The central government has been cautiously encouraging a sudden burst in food safety muckraking.
That’s in contrast to before the new food safety campaign, when local officials would delay or quash reporting on food safety, or the provincial government had to give permission for coverage of food scandals, said Peter Leedham, a China-based food testing executive.
“It was very tightly controlled. That seems to have gone now. There’s much more openness,” said Leedham, the managing director of Eurofins Technology Service in Suzhou.

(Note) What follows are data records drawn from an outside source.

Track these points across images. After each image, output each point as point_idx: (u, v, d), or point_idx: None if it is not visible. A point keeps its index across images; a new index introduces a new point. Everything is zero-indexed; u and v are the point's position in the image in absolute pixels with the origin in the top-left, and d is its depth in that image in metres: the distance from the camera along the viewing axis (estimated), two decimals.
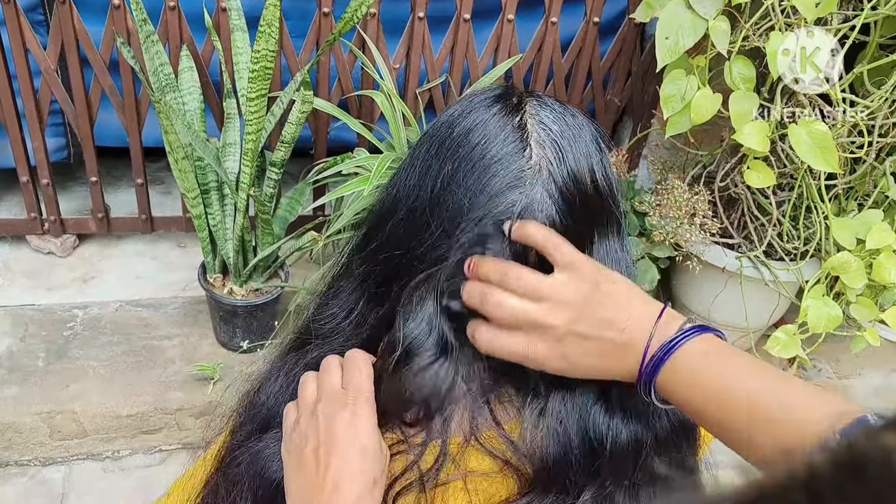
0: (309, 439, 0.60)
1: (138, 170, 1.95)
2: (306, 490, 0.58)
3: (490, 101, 0.62)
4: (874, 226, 1.67)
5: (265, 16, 1.36)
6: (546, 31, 1.93)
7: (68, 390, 1.76)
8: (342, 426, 0.59)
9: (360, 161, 1.79)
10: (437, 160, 0.62)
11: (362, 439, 0.59)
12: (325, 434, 0.59)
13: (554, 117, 0.62)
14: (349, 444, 0.58)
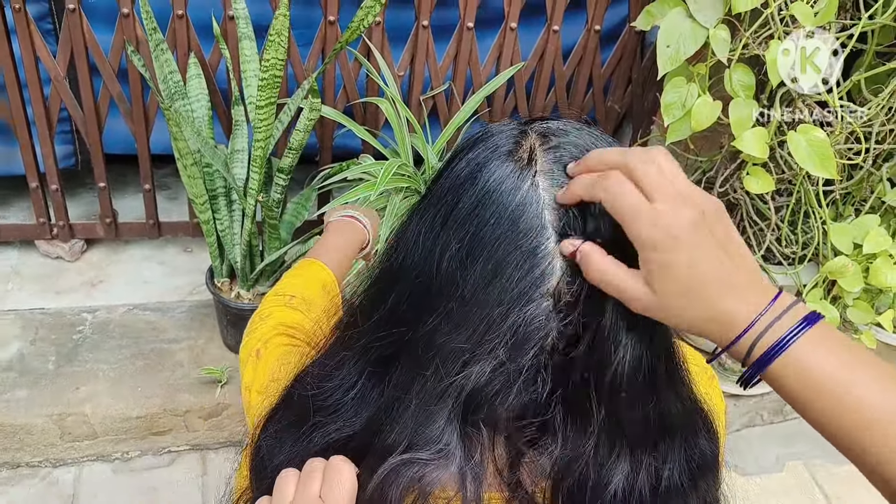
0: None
1: (146, 175, 1.98)
2: None
3: (498, 162, 0.56)
4: (871, 231, 1.71)
5: (274, 25, 1.39)
6: (548, 40, 1.97)
7: (78, 392, 1.79)
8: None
9: (365, 167, 1.83)
10: (445, 233, 0.56)
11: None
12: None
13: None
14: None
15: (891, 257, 1.72)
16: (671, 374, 0.62)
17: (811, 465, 2.12)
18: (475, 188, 0.55)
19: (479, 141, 0.58)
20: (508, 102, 2.05)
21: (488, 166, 0.56)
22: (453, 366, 0.56)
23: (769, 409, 2.18)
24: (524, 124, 0.59)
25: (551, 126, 0.58)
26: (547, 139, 0.57)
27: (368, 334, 0.61)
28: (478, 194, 0.55)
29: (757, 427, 2.19)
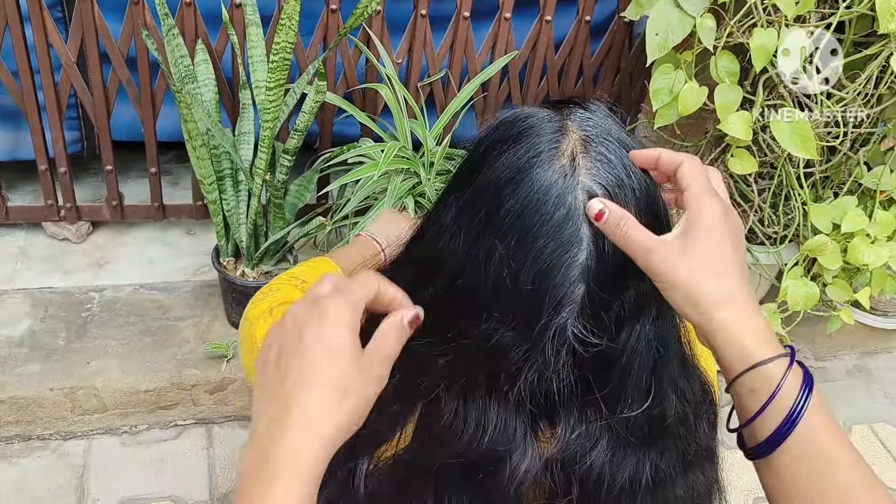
0: (272, 346, 0.54)
1: (152, 159, 2.04)
2: (263, 404, 0.53)
3: (541, 170, 0.59)
4: (849, 211, 1.80)
5: (286, 9, 1.46)
6: (540, 30, 2.05)
7: (89, 367, 1.85)
8: (310, 329, 0.53)
9: (364, 149, 1.90)
10: (487, 236, 0.59)
11: (328, 339, 0.52)
12: (290, 338, 0.53)
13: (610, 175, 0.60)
14: (312, 344, 0.52)
15: (868, 237, 1.81)
16: (683, 361, 0.68)
17: None
18: (518, 195, 0.58)
19: (520, 137, 0.61)
20: (502, 90, 2.13)
21: (531, 174, 0.59)
22: (511, 366, 0.60)
23: None
24: (558, 109, 0.63)
25: (590, 127, 0.61)
26: (587, 144, 0.60)
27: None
28: (522, 202, 0.58)
29: None
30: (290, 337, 0.53)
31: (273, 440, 0.50)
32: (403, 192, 1.86)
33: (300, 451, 0.50)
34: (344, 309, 0.53)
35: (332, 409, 0.51)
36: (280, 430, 0.50)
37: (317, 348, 0.52)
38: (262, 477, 0.49)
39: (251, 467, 0.50)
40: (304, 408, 0.50)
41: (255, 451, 0.51)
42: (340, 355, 0.52)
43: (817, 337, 2.39)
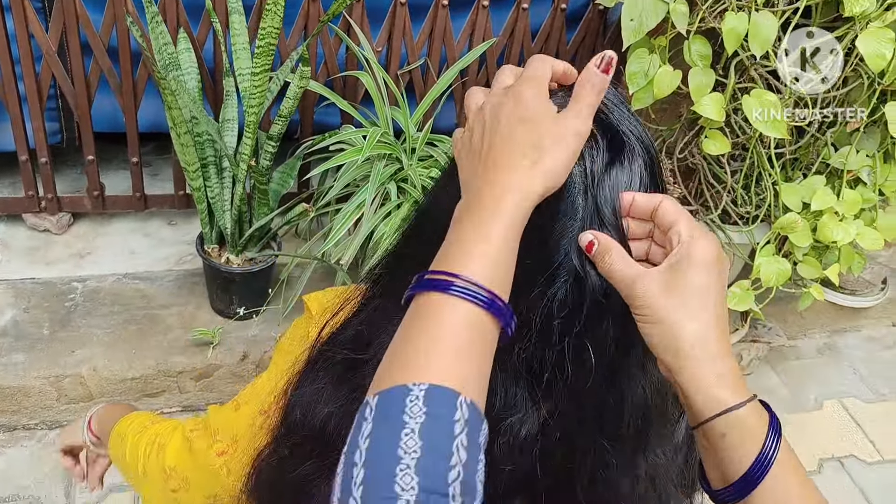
0: (474, 130, 0.60)
1: (133, 149, 2.04)
2: (472, 166, 0.59)
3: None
4: (818, 190, 1.86)
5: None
6: (517, 18, 2.09)
7: (74, 356, 1.86)
8: (506, 108, 0.58)
9: (346, 135, 1.93)
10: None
11: (523, 111, 0.58)
12: (490, 119, 0.59)
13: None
14: (510, 119, 0.58)
15: (836, 215, 1.88)
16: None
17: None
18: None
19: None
20: (481, 77, 2.17)
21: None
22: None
23: None
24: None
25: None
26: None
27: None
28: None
29: None
30: (489, 119, 0.59)
31: (479, 198, 0.57)
32: (386, 178, 1.89)
33: (502, 201, 0.56)
34: (532, 84, 0.58)
35: (528, 170, 0.56)
36: (486, 190, 0.57)
37: (512, 120, 0.57)
38: (472, 221, 0.56)
39: (460, 216, 0.57)
40: (501, 171, 0.57)
41: (465, 207, 0.58)
42: (532, 120, 0.57)
43: (789, 316, 2.46)
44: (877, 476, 2.15)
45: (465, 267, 0.54)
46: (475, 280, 0.53)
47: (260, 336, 1.99)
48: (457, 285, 0.53)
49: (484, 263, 0.54)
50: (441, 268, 0.55)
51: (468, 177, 0.59)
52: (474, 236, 0.55)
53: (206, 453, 0.86)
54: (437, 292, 0.53)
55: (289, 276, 2.02)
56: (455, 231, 0.57)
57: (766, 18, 1.62)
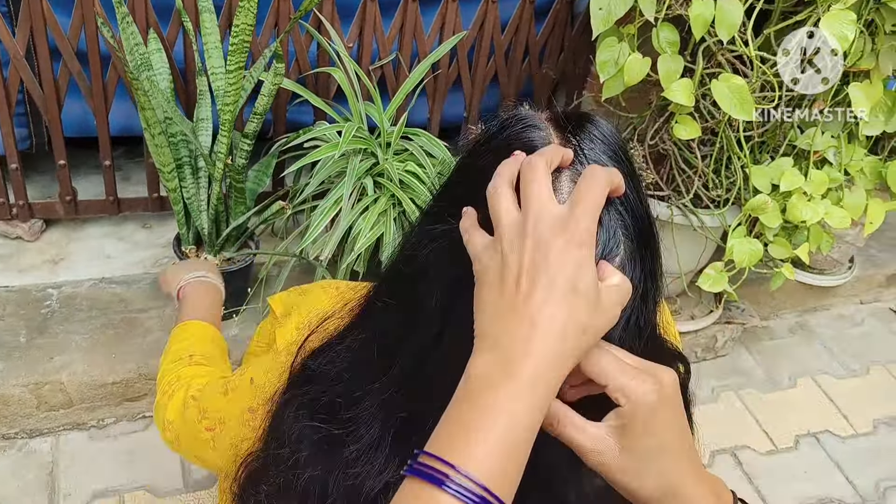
0: (508, 259, 0.53)
1: (105, 152, 2.03)
2: (502, 314, 0.52)
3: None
4: (786, 171, 1.90)
5: None
6: (487, 11, 2.10)
7: (53, 362, 1.84)
8: (558, 253, 0.51)
9: (320, 131, 1.93)
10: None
11: (575, 274, 0.51)
12: (532, 259, 0.51)
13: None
14: (561, 277, 0.51)
15: (804, 195, 1.92)
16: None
17: (742, 394, 2.33)
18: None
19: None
20: (452, 70, 2.19)
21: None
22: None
23: (702, 346, 2.38)
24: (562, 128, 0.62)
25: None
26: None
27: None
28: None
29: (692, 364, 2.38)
30: (531, 259, 0.52)
31: (510, 366, 0.50)
32: (362, 173, 1.89)
33: (539, 380, 0.50)
34: (588, 237, 0.52)
35: (569, 342, 0.51)
36: (520, 362, 0.50)
37: (562, 284, 0.51)
38: (496, 393, 0.50)
39: (485, 384, 0.51)
40: (544, 332, 0.50)
41: (491, 368, 0.51)
42: (585, 294, 0.51)
43: (761, 297, 2.51)
44: (851, 449, 2.20)
45: (467, 460, 0.48)
46: (475, 477, 0.48)
47: (240, 336, 1.99)
48: (452, 481, 0.48)
49: (493, 459, 0.49)
50: (442, 453, 0.49)
51: (490, 326, 0.52)
52: (492, 420, 0.49)
53: (195, 425, 0.87)
54: (430, 485, 0.48)
55: (267, 274, 2.02)
56: (467, 403, 0.51)
57: (731, 4, 1.65)
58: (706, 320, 2.31)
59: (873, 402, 2.38)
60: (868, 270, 2.70)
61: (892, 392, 2.43)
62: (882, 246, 2.82)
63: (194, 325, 1.09)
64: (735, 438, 2.18)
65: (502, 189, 0.55)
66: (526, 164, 0.55)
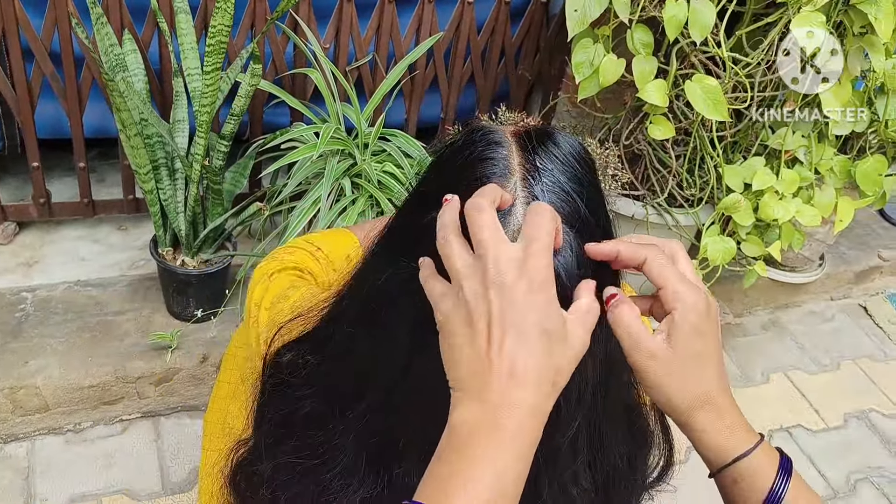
0: (474, 310, 0.52)
1: (80, 153, 2.01)
2: (478, 369, 0.52)
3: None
4: (758, 171, 1.94)
5: None
6: (463, 12, 2.12)
7: (28, 366, 1.82)
8: (523, 300, 0.51)
9: (297, 132, 1.93)
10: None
11: (544, 317, 0.52)
12: (500, 308, 0.51)
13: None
14: (530, 323, 0.51)
15: (776, 193, 1.96)
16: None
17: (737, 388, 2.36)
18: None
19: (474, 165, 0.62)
20: (429, 72, 2.19)
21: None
22: None
23: None
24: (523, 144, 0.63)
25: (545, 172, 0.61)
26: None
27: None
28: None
29: None
30: (498, 308, 0.52)
31: (495, 419, 0.51)
32: (340, 174, 1.90)
33: (525, 427, 0.52)
34: (551, 285, 0.53)
35: (546, 387, 0.52)
36: (505, 412, 0.51)
37: (535, 332, 0.51)
38: (481, 445, 0.51)
39: (468, 437, 0.51)
40: (523, 383, 0.51)
41: (474, 423, 0.52)
42: (554, 334, 0.52)
43: (734, 295, 2.55)
44: (823, 443, 2.25)
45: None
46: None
47: (219, 337, 1.98)
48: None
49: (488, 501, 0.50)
50: (438, 502, 0.50)
51: (469, 382, 0.52)
52: (481, 469, 0.50)
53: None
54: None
55: (245, 276, 2.01)
56: (454, 454, 0.51)
57: (704, 6, 1.68)
58: None
59: (844, 397, 2.42)
60: (838, 267, 2.76)
61: (862, 387, 2.48)
62: (851, 243, 2.88)
63: (349, 237, 0.97)
64: None
65: (451, 237, 0.55)
66: (471, 208, 0.55)
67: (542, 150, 0.62)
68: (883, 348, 2.66)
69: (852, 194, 2.13)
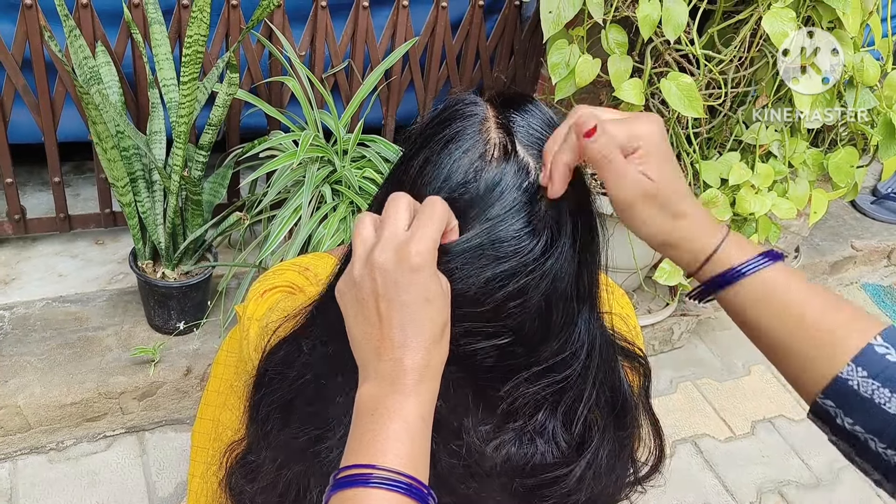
0: (363, 289, 0.58)
1: (54, 168, 1.98)
2: (373, 342, 0.58)
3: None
4: (734, 165, 1.96)
5: (197, 2, 1.48)
6: (437, 15, 2.12)
7: (8, 385, 1.79)
8: (403, 281, 0.56)
9: (276, 141, 1.92)
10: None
11: (424, 291, 0.57)
12: (384, 288, 0.57)
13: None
14: (411, 298, 0.56)
15: (752, 188, 1.98)
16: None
17: (699, 384, 2.39)
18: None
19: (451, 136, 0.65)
20: (405, 76, 2.20)
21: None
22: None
23: (659, 339, 2.43)
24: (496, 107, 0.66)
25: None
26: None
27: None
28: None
29: (650, 357, 2.44)
30: (383, 286, 0.57)
31: (393, 384, 0.57)
32: (320, 181, 1.89)
33: (420, 384, 0.58)
34: (430, 261, 0.57)
35: (436, 347, 0.58)
36: (400, 376, 0.57)
37: (416, 303, 0.57)
38: (387, 407, 0.57)
39: (374, 405, 0.57)
40: (416, 348, 0.57)
41: (376, 395, 0.58)
42: (436, 301, 0.58)
43: None
44: (805, 432, 2.28)
45: (383, 456, 0.55)
46: (395, 468, 0.55)
47: (202, 349, 1.96)
48: (376, 476, 0.54)
49: (402, 448, 0.56)
50: (358, 461, 0.56)
51: (368, 356, 0.59)
52: (392, 422, 0.56)
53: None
54: (357, 487, 0.54)
55: (227, 287, 2.00)
56: (367, 420, 0.57)
57: (676, 4, 1.70)
58: (663, 314, 2.37)
59: None
60: (813, 259, 2.80)
61: None
62: (825, 235, 2.93)
63: (329, 258, 1.00)
64: (694, 427, 2.24)
65: (363, 217, 0.61)
66: (391, 197, 0.60)
67: (516, 107, 0.65)
68: None
69: (825, 186, 2.16)
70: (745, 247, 0.63)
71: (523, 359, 0.65)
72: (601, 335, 0.70)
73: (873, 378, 0.56)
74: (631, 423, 0.76)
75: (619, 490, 0.77)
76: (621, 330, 0.79)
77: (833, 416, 0.58)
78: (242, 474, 0.77)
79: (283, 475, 0.71)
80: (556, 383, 0.67)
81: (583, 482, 0.70)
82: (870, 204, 3.10)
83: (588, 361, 0.68)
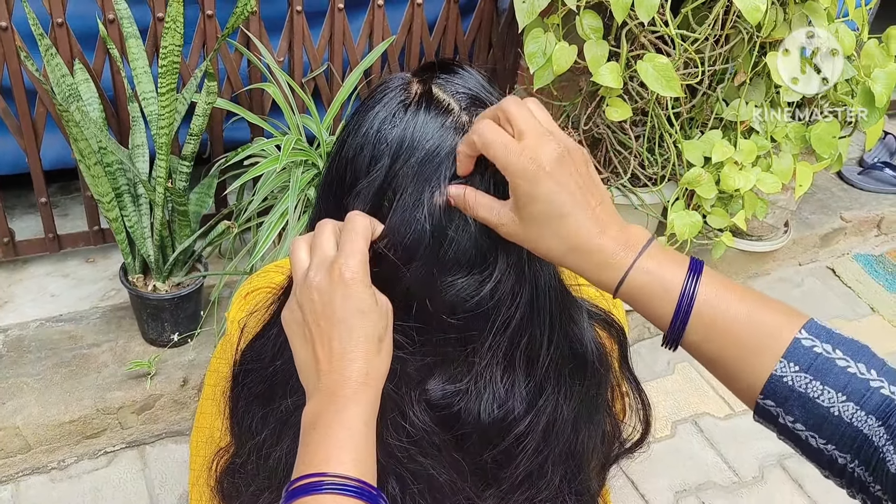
0: (304, 310, 0.61)
1: (40, 189, 1.99)
2: (313, 362, 0.61)
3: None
4: (716, 143, 1.97)
5: (169, 12, 1.48)
6: (413, 14, 2.13)
7: (6, 407, 1.79)
8: (338, 296, 0.59)
9: (259, 147, 1.93)
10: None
11: (358, 303, 0.59)
12: (321, 306, 0.60)
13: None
14: (346, 311, 0.59)
15: (736, 164, 1.99)
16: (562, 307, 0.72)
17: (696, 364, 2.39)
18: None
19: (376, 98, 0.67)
20: (385, 76, 2.20)
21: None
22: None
23: None
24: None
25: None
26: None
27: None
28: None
29: (646, 340, 2.45)
30: (320, 306, 0.60)
31: (333, 397, 0.60)
32: (305, 185, 1.89)
33: (360, 393, 0.60)
34: (361, 274, 0.60)
35: (375, 357, 0.61)
36: (339, 389, 0.60)
37: (351, 318, 0.59)
38: (331, 418, 0.59)
39: (315, 421, 0.59)
40: (354, 360, 0.60)
41: (319, 409, 0.60)
42: (370, 314, 0.60)
43: None
44: None
45: (331, 463, 0.57)
46: (344, 473, 0.57)
47: (198, 360, 1.96)
48: (327, 483, 0.56)
49: (348, 454, 0.58)
50: (308, 471, 0.57)
51: (310, 377, 0.61)
52: (335, 431, 0.58)
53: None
54: (309, 496, 0.56)
55: (219, 296, 2.00)
56: (311, 433, 0.59)
57: None
58: None
59: None
60: (803, 233, 2.81)
61: None
62: (813, 208, 2.94)
63: None
64: (694, 407, 2.24)
65: (297, 242, 0.64)
66: (318, 225, 0.63)
67: (441, 73, 0.67)
68: (854, 307, 2.72)
69: (809, 159, 2.17)
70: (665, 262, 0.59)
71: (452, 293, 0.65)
72: (548, 283, 0.69)
73: (805, 372, 0.55)
74: (596, 378, 0.75)
75: (592, 451, 0.77)
76: (592, 297, 0.81)
77: (775, 416, 0.57)
78: (232, 477, 0.77)
79: (269, 456, 0.72)
80: (503, 327, 0.66)
81: (547, 437, 0.70)
82: (857, 175, 3.11)
83: (535, 304, 0.67)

Few think the looser controls on food reporting signal a broader reform of Chinese media, which remains strictly controlled by the ruling Communist Party. Blogging and publishing are also muzzled, and those who challenge the government risk being harassed or detained. Some, like the writer and Nobel Peace Prize winner Liu Xiaobo, have been convicted of inciting to subvert state power for their dissident writings.
Liu is currently serving an 11-year prison term.
Chang Ping, a former columnist fired from the gutsy Southern Metropolis Weekly for his critiques, said reporters have long had a freer hand on food troubles as long as they portray them as isolated rather, than systemic problems.